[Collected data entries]

-------

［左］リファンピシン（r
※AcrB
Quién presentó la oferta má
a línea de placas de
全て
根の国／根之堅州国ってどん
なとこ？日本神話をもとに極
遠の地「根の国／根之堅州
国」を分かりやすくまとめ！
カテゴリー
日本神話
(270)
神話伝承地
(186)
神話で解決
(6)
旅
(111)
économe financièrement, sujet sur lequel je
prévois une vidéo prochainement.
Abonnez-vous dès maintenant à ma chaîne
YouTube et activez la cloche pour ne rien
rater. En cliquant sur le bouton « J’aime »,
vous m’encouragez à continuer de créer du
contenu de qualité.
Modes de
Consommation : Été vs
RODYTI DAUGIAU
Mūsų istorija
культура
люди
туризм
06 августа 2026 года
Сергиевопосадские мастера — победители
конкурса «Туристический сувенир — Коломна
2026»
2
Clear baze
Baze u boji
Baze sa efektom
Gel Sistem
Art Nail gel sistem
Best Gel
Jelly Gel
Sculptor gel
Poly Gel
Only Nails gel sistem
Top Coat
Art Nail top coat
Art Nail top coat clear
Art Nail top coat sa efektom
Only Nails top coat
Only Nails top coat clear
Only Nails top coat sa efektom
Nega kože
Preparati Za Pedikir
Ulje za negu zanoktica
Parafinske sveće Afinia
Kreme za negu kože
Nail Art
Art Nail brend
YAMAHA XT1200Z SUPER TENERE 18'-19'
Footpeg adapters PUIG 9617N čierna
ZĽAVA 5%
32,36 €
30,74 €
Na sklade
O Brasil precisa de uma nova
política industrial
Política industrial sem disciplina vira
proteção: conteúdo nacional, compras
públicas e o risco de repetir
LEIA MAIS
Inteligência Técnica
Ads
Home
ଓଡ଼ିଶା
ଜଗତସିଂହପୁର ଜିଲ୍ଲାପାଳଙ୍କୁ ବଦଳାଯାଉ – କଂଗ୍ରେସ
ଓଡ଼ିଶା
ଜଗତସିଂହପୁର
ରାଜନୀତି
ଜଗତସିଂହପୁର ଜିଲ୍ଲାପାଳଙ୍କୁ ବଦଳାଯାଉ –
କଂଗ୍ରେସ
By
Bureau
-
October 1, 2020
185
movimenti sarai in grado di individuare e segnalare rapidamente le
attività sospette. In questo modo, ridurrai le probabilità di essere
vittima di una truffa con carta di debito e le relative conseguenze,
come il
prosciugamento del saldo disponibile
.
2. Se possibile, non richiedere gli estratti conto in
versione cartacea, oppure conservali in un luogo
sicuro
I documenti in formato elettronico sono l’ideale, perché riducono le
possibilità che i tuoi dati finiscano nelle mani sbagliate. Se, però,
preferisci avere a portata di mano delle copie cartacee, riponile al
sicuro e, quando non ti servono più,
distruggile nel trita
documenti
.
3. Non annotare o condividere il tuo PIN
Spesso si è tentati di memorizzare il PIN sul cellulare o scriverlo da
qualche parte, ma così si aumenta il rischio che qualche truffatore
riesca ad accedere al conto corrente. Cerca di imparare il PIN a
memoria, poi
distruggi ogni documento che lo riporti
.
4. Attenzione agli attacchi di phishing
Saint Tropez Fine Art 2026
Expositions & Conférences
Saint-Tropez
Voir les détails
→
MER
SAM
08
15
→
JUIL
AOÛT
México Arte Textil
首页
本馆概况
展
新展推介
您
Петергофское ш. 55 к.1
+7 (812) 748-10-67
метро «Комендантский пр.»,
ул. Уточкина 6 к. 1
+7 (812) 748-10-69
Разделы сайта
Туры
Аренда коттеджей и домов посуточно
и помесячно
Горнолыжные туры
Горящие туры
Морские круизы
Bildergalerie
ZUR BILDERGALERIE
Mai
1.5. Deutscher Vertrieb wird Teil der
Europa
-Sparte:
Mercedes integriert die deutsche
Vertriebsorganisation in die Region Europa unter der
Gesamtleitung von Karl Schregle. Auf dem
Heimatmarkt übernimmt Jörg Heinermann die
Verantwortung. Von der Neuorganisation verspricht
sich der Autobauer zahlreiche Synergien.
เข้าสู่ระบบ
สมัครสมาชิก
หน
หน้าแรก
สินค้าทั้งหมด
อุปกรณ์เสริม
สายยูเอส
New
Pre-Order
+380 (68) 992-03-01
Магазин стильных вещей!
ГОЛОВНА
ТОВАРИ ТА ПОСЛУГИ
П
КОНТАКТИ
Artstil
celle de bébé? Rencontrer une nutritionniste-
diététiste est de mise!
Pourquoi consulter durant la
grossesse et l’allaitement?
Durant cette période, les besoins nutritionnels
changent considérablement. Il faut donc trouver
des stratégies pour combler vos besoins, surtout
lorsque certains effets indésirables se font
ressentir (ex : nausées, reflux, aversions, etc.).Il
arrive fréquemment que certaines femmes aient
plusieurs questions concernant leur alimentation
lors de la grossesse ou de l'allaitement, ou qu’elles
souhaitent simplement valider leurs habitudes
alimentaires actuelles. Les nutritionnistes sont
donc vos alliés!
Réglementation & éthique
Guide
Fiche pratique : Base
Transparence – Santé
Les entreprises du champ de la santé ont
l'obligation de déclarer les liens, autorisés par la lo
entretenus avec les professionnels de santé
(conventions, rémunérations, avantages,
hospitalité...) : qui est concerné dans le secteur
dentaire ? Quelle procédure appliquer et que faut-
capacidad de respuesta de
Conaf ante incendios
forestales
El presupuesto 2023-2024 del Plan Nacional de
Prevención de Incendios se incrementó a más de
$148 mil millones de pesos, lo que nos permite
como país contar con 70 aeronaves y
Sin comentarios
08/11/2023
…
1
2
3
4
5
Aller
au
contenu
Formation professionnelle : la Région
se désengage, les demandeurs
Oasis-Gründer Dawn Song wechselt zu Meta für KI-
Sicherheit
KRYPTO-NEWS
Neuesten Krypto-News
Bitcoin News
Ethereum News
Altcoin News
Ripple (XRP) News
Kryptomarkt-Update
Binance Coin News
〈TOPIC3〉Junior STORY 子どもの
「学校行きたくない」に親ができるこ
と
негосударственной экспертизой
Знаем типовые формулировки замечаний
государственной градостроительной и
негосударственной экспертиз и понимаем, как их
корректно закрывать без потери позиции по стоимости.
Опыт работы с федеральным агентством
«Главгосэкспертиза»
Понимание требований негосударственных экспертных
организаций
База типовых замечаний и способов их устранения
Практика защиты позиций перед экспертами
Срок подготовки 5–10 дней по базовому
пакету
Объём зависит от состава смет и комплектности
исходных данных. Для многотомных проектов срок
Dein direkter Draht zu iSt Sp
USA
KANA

-------

(Aim of the exercise) Transcribe everything from the start of the data down to the line containing "possibilità che i", with both ends included.

(Answer to this task)
［左］リファンピシン（r
※AcrB
Quién presentó la oferta má
a línea de placas de
全て
根の国／根之堅州国ってどん
なとこ？日本神話をもとに極
遠の地「根の国／根之堅州
国」を分かりやすくまとめ！
カテゴリー
日本神話
(270)
神話伝承地
(186)
神話で解決
(6)
旅
(111)
économe financièrement, sujet sur lequel je
prévois une vidéo prochainement.
Abonnez-vous dès maintenant à ma chaîne
YouTube et activez la cloche pour ne rien
rater. En cliquant sur le bouton « J’aime »,
vous m’encouragez à continuer de créer du
contenu de qualité.
Modes de
Consommation : Été vs
RODYTI DAUGIAU
Mūsų istorija
культура
люди
туризм
06 августа 2026 года
Сергиевопосадские мастера — победители
конкурса «Туристический сувенир — Коломна
2026»
2
Clear baze
Baze u boji
Baze sa efektom
Gel Sistem
Art Nail gel sistem
Best Gel
Jelly Gel
Sculptor gel
Poly Gel
Only Nails gel sistem
Top Coat
Art Nail top coat
Art Nail top coat clear
Art Nail top coat sa efektom
Only Nails top coat
Only Nails top coat clear
Only Nails top coat sa efektom
Nega kože
Preparati Za Pedikir
Ulje za negu zanoktica
Parafinske sveće Afinia
Kreme za negu kože
Nail Art
Art Nail brend
YAMAHA XT1200Z SUPER TENERE 18'-19'
Footpeg adapters PUIG 9617N čierna
ZĽAVA 5%
32,36 €
30,74 €
Na sklade
O Brasil precisa de uma nova
política industrial
Política industrial sem disciplina vira
proteção: conteúdo nacional, compras
públicas e o risco de repetir
LEIA MAIS
Inteligência Técnica
Ads
Home
ଓଡ଼ିଶା
ଜଗତସିଂହପୁର ଜିଲ୍ଲାପାଳଙ୍କୁ ବଦଳାଯାଉ – କଂଗ୍ରେସ
ଓଡ଼ିଶା
ଜଗତସିଂହପୁର
ରାଜନୀତି
ଜଗତସିଂହପୁର ଜିଲ୍ଲାପାଳଙ୍କୁ ବଦଳାଯାଉ –
କଂଗ୍ରେସ
By
Bureau
-
October 1, 2020
185
movimenti sarai in grado di individuare e segnalare rapidamente le
attività sospette. In questo modo, ridurrai le probabilità di essere
vittima di una truffa con carta di debito e le relative conseguenze,
come il
prosciugamento del saldo disponibile
.
2. Se possibile, non richiedere gli estratti conto in
versione cartacea, oppure conservali in un luogo
sicuro
I documenti in formato elettronico sono l’ideale, perché riducono le
possibilità che i tuoi dati finiscano nelle mani sbagliate. Se, però,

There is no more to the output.